● Your assignment:
Your output should reproduce each entry exactly, with none of its pictures.

BEGIN Provided information

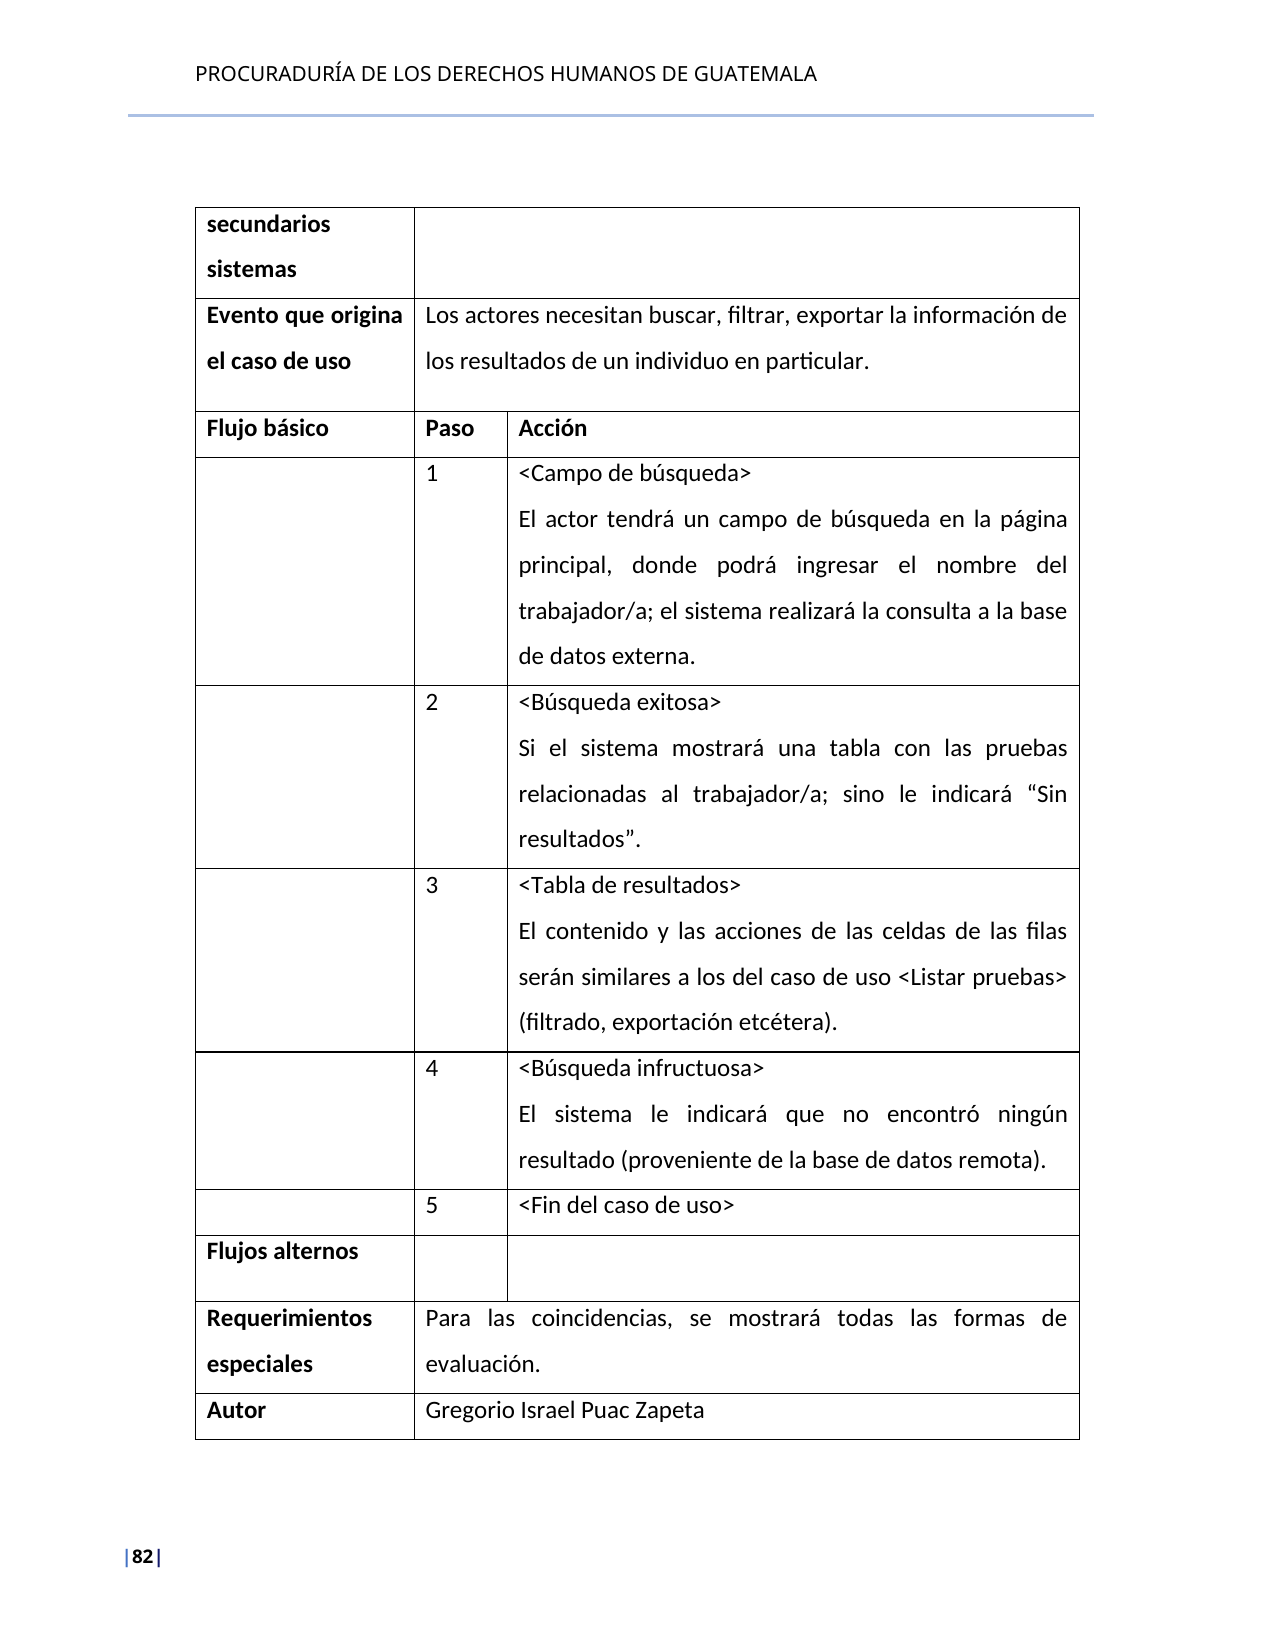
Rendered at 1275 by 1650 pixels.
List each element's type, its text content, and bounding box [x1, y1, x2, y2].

table_cell Evento que origina el caso de uso [196, 299, 414, 411]
table_cell Paso [415, 412, 507, 457]
table_cell [196, 869, 414, 1051]
table_cell [196, 686, 414, 868]
table_cell <Búsqueda infructuosa> El sistema le indicará que no encontró ningún resultado (proveniente de la base de datos remota). [508, 1053, 1079, 1189]
table_cell [508, 1236, 1079, 1301]
table_cell Autor [196, 1394, 414, 1438]
table_cell [196, 1190, 414, 1234]
table_cell Para las coincidencias, se mostrará todas las formas de evaluación. [415, 1302, 1079, 1393]
table_cell <Campo de búsqueda> El actor tendrá un campo de búsqueda en la página principal, donde podrá ingresar el nombre del trabajador/a; el sistema realizará la consulta a la base de datos externa. [508, 458, 1079, 685]
table_cell Los actores necesitan buscar, filtrar, exportar la información de los resultados de un individuo en particular. [415, 299, 1079, 411]
table_cell 3 [415, 869, 507, 1051]
table_cell <Búsqueda exitosa> Si el sistema mostrará una tabla con las pruebas relacionadas al trabajador/a; sino le indicará “Sin resultados”. [508, 686, 1079, 868]
table_cell 2 [415, 686, 507, 868]
table_cell Requerimientos especiales [196, 1302, 414, 1393]
table_cell [415, 1236, 507, 1301]
table_cell 4 [415, 1053, 507, 1189]
table_cell Flujo básico [196, 412, 414, 457]
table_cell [196, 208, 414, 298]
table_cell Flujos alternos [196, 1236, 414, 1301]
table_cell <Fin del caso de uso> [508, 1190, 1079, 1234]
table_cell [415, 208, 1079, 298]
table_cell Acción [508, 412, 1079, 457]
table_cell <Tabla de resultados> El contenido y las acciones de las celdas de las filas serán similares a los del caso de uso <Listar pruebas> (filtrado, exportación etcétera). [508, 869, 1079, 1051]
table_cell [196, 1053, 414, 1189]
table_cell 5 [415, 1190, 507, 1234]
table_cell 1 [415, 458, 507, 685]
table_cell [196, 458, 414, 685]
table_cell Gregorio Israel Puac Zapeta [415, 1394, 1079, 1438]
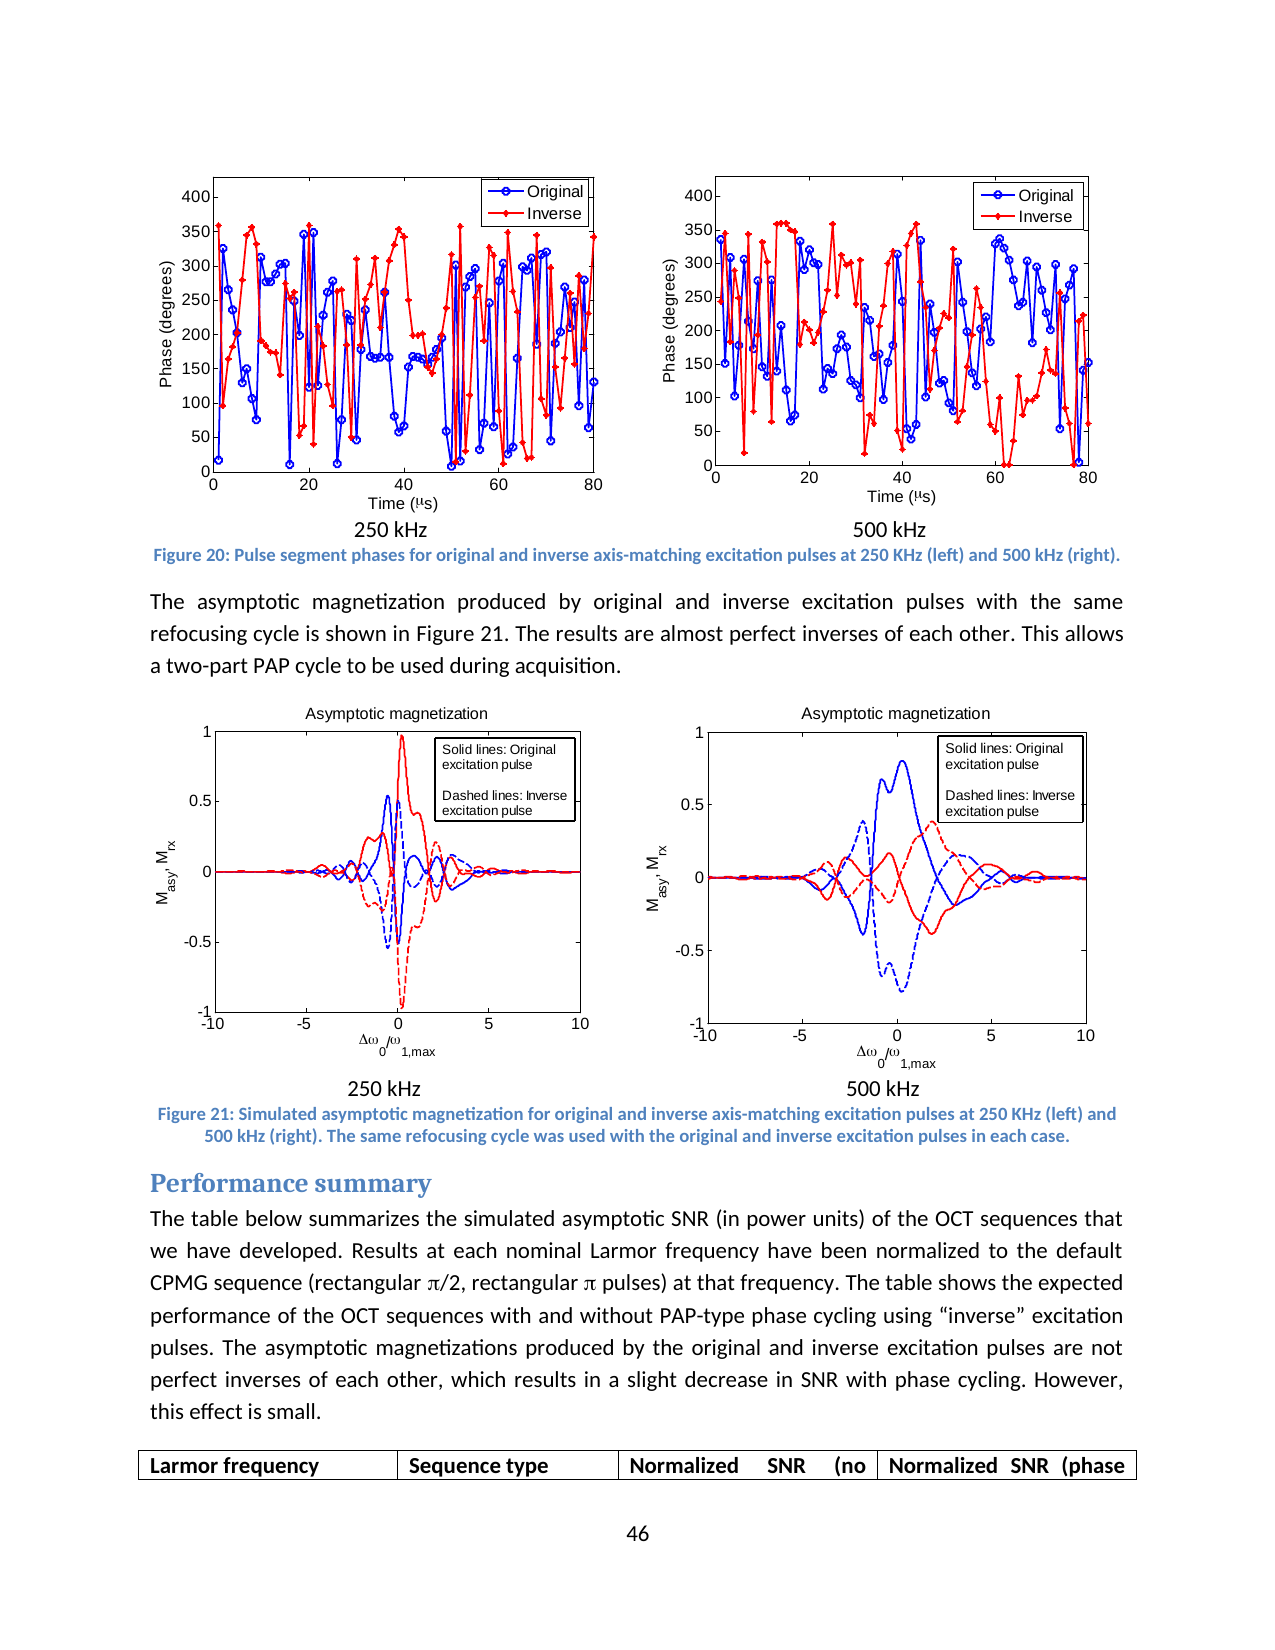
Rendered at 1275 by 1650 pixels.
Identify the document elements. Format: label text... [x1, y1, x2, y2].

END Provided information

● Exercise output:
Rendered at 1275 by 1650 pixels.
List each element's type, its text content, and bounding box [x1, y1, x2, y2].

table_cell Evento que origina el caso de uso [196, 299, 414, 411]
table_cell Paso [415, 412, 507, 457]
table_cell [196, 869, 414, 1051]
table_cell [196, 686, 414, 868]
table_cell <Búsqueda infructuosa> El sistema le indicará que no encontró ningún resultado (proveniente de la base de datos remota). [508, 1053, 1079, 1189]
table_cell [508, 1236, 1079, 1301]
table_cell Autor [196, 1394, 414, 1438]
table_cell [196, 1190, 414, 1234]
table_cell Para las coincidencias, se mostrará todas las formas de evaluación. [415, 1302, 1079, 1393]
table_cell <Campo de búsqueda> El actor tendrá un campo de búsqueda en la página principal, donde podrá ingresar el nombre del trabajador/a; el sistema realizará la consulta a la base de datos externa. [508, 458, 1079, 685]
table_cell Los actores necesitan buscar, filtrar, exportar la información de los resultados de un individuo en particular. [415, 299, 1079, 411]
table_cell 3 [415, 869, 507, 1051]
table_cell <Búsqueda exitosa> Si el sistema mostrará una tabla con las pruebas relacionadas al trabajador/a; sino le indicará “Sin resultados”. [508, 686, 1079, 868]
table_cell 2 [415, 686, 507, 868]
table_cell Requerimientos especiales [196, 1302, 414, 1393]
table_cell [415, 1236, 507, 1301]
table_cell 4 [415, 1053, 507, 1189]
table_cell Flujo básico [196, 412, 414, 457]
table_cell [196, 208, 414, 298]
table_cell Flujos alternos [196, 1236, 414, 1301]
table_cell <Fin del caso de uso> [508, 1190, 1079, 1234]
table_cell [415, 208, 1079, 298]
table_cell Acción [508, 412, 1079, 457]
table_cell <Tabla de resultados> El contenido y las acciones de las celdas de las filas serán similares a los del caso de uso <Listar pruebas> (filtrado, exportación etcétera). [508, 869, 1079, 1051]
table_cell [196, 1053, 414, 1189]
table_cell 5 [415, 1190, 507, 1234]
table_cell 1 [415, 458, 507, 685]
table_cell [196, 458, 414, 685]
table_cell Gregorio Israel Puac Zapeta [415, 1394, 1079, 1438]
Rendered at 1275 by 1650 pixels.
Identify the document elements. Format: label text... [x1, y1, x2, y2].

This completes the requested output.